WHAT THE TASK REQUIRES: Skipping the images, transcribe each record below as it is.

[Transcribed page contents]

+-------+

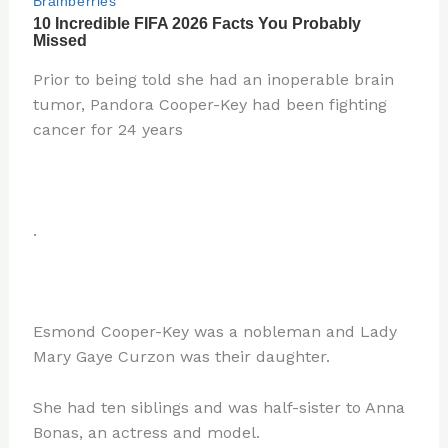
Prior to being told she had an inoperable brain
tumor, Pandora Cooper-Key had been fighting
cancer for 24 years
.
Esmond Cooper-Key was a nobleman and Lady
Mary Gaye Curzon was their daughter.
She had ten siblings and was half-sister to Anna
Bonas, an actress and model.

+-------+

COMPLETED EXERCISE:
Prior to being told she had an inoperable brain
tumor, Pandora Cooper-Key had been fighting
cancer for 24 years
.
Esmond Cooper-Key was a nobleman and Lady
Mary Gaye Curzon was their daughter.
She had ten siblings and was half-sister to Anna
Bonas, an actress and model.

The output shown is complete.